The next interesting aspect is the matching between search intent and search results. This challenge is at the heart of Kendra. The main goal of Kendra is to provide answers to questions in natural language (e.g. “What functions does AWS Kendra have?”).

The extended input of a natural question allows the search engine to search for and find the most precise answer possible. But even with simple keywords (e.g. “functions”), Kendra links the blocks in a document with the user.

As a fallback mechanism, there is also an output of URLs trained for deep learning, which the user can follow accordingly. But also, the “classic” way of giving certain attributes in structured data (e.g. title, date, hits) more weight (“Ranking Cocktail”) is possible with Kendra.

All search results are based on domain-specific models (currently available for 16 domains: industrial manufacturing, I.T., legal, financial services, tourism and hospitality, insurance, pharmaceuticals, oil and gas, media and entertainment, healthcare, human resources, communications, telecommunications, mining, food and beverages and automotive), which further increases the quality of the search results.

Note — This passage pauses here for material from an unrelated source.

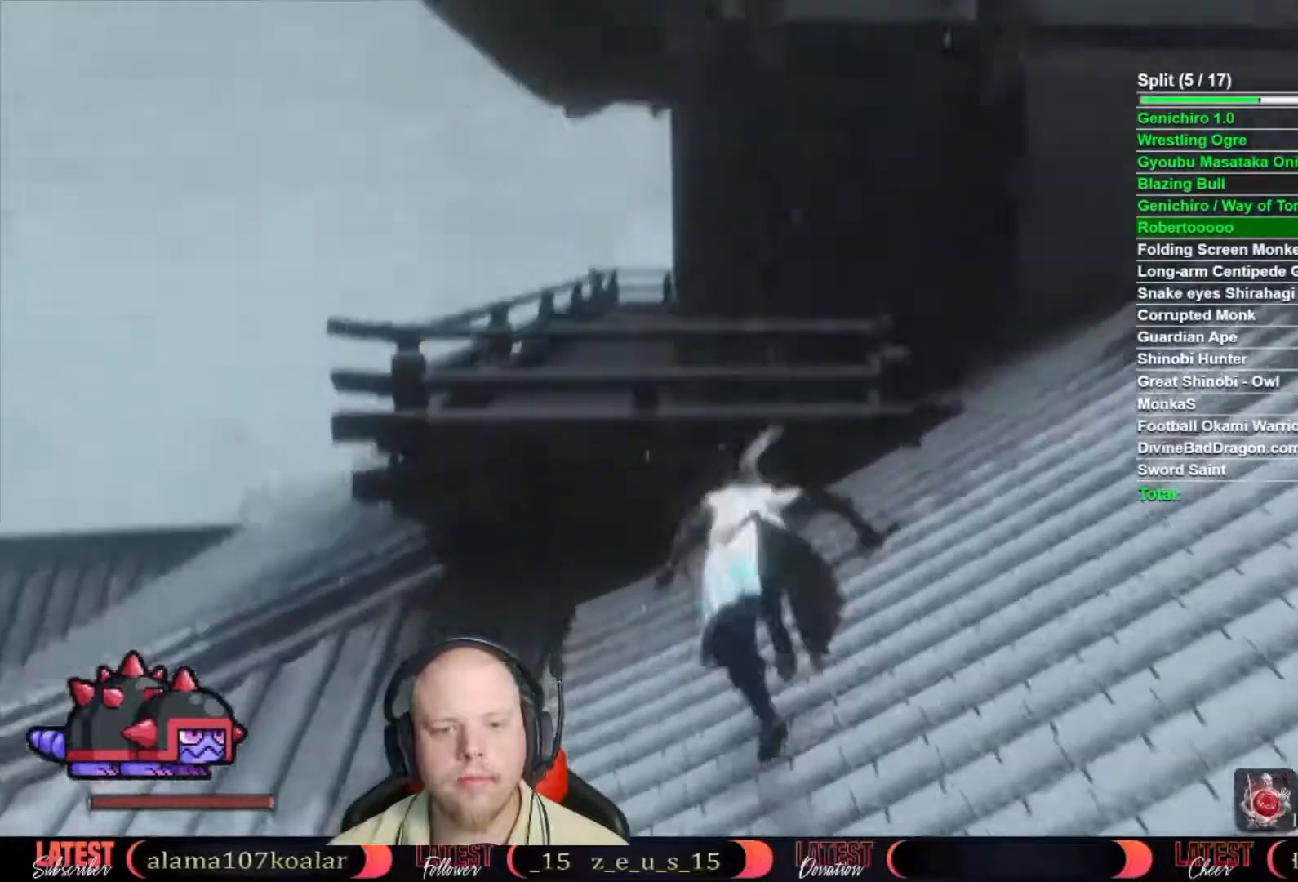
{"buttons": ["B"], "left_stick": "up", "right_stick": "center", "button_events": [[350, "B", "down"]]}
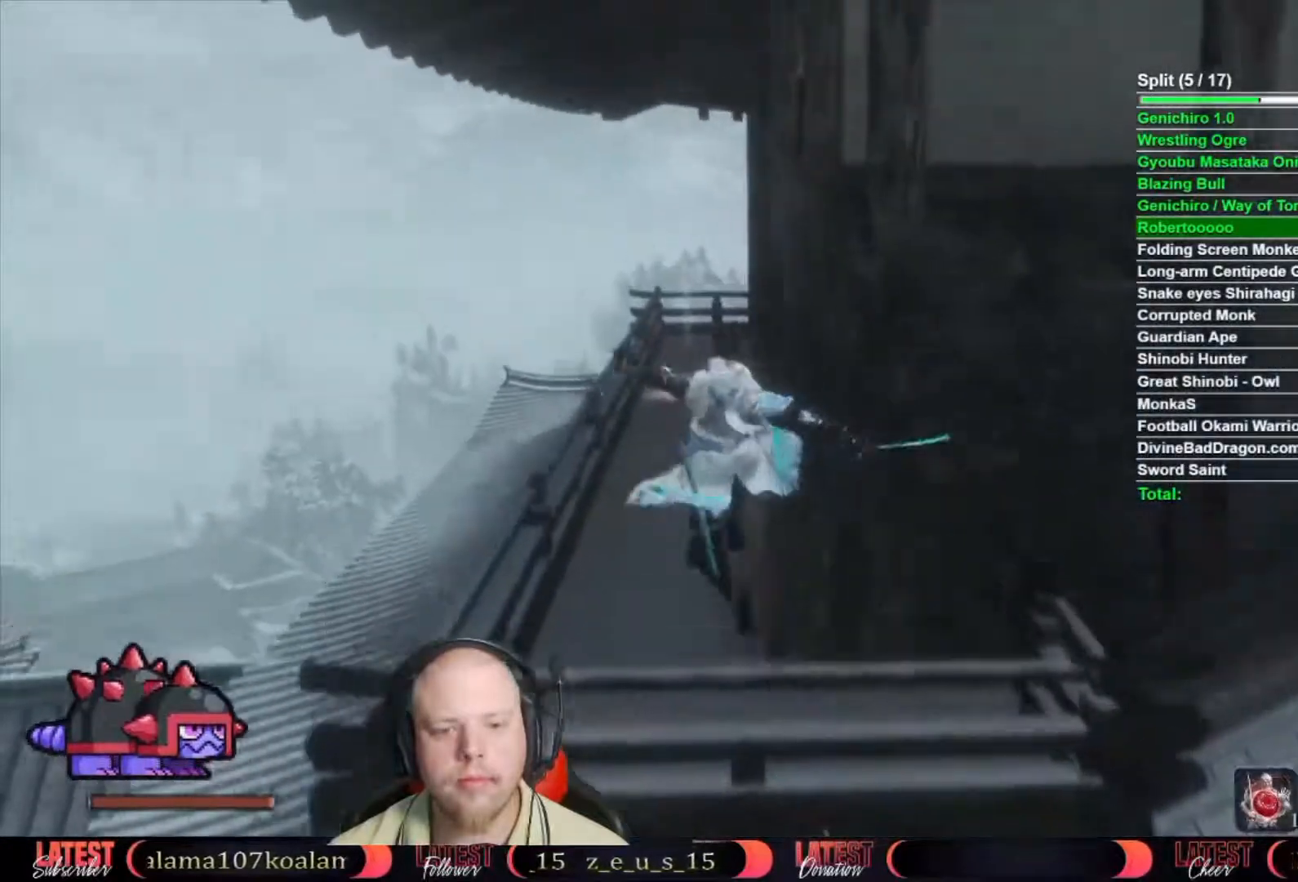
{"buttons": ["B"], "left_stick": "up", "right_stick": "center", "button_events": []}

SYNONYMS, ABBREVIATIONS AND AUTOMATIC IMPROVEMENT OF RESULTS

While AWS already covers the two previous points at Kendra, the tool is still weak on the last challenge. But the emphasis is on “still” – because most of the associated functions are marked as “available soon” ( as of July 2020 ).

For example, synonyms should be covered by lists. Amazon Kendra should learn which results fit well and use automatic search completion (so-called suggest)

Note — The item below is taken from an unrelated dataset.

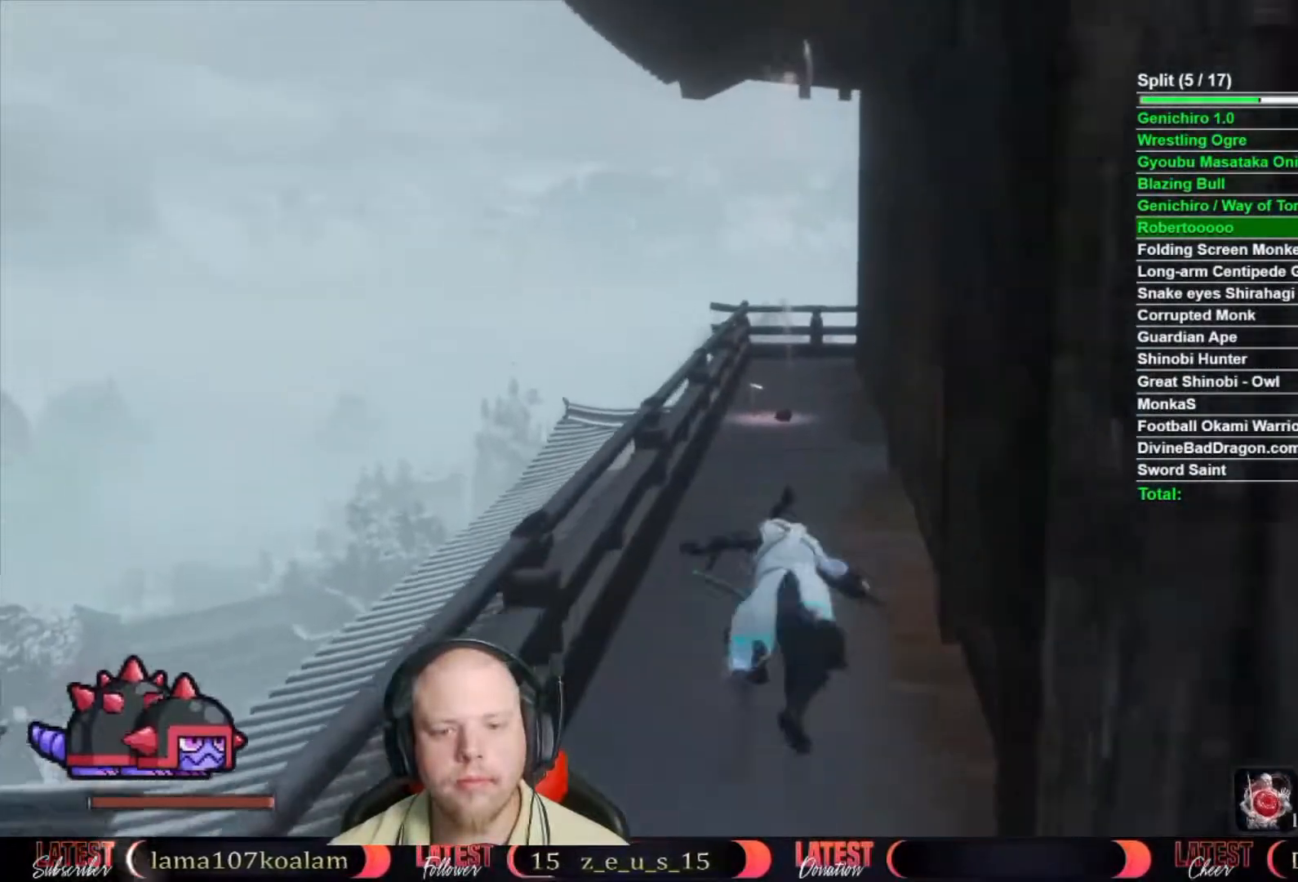
{"buttons": ["B"], "left_stick": "right", "right_stick": "center", "button_events": []}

One can be particularly excited about the analysis of the activities at Kendra (e.g. by tracking the search behaviour and the quality of the results), as this allows one to conclude the success of the search engine quickly.

Amazon would like to provide a range of metrics (e.g. most frequent search queries, most popular results, quality metrics such as mean reciprocal rank (MRR) and ratings) to support the optimization of the system.

Examples of applications from AWS Kendra / Use Cases

As shown at the beginning, there are many use cases for the use of AWS Kendra. Above all, everything that searches large amounts of text is particularly suitable for a Kendra search.

INTERNAL SEARCH USING AWS KENDRA

In the enterprise environment, in particular, search queries for knowledge in documents are increasing. Use cases range from internal FAQs to product information, research documents, document indexing, internal knowledge databases, and onboarding new employees using extensive material.

EXTERNAL SEARCH QUERIES BY KENDRA, E.G., ON-SITE SEARCH

In addition to optimizing the internal search, the supreme discipline for any content search is serving external customers or interested parties.

Whether in the support area, with digital products (e.g. magazines), e-commerce descriptions, content articles or more: Leading the user quickly to the goal is central to not losing him.

DATA MANAGEMENT USING INDEXING FROM KENDRA FOR ECOMMERCE OR PRODUCT SEARCHES

While there are special solutions for searching within product data (e.g. Fredhopper), AWS Kendra also tries to conquer this field. The intended use would be primarily in the e-commerce area, i.e. online shops to find the best product for the interested party.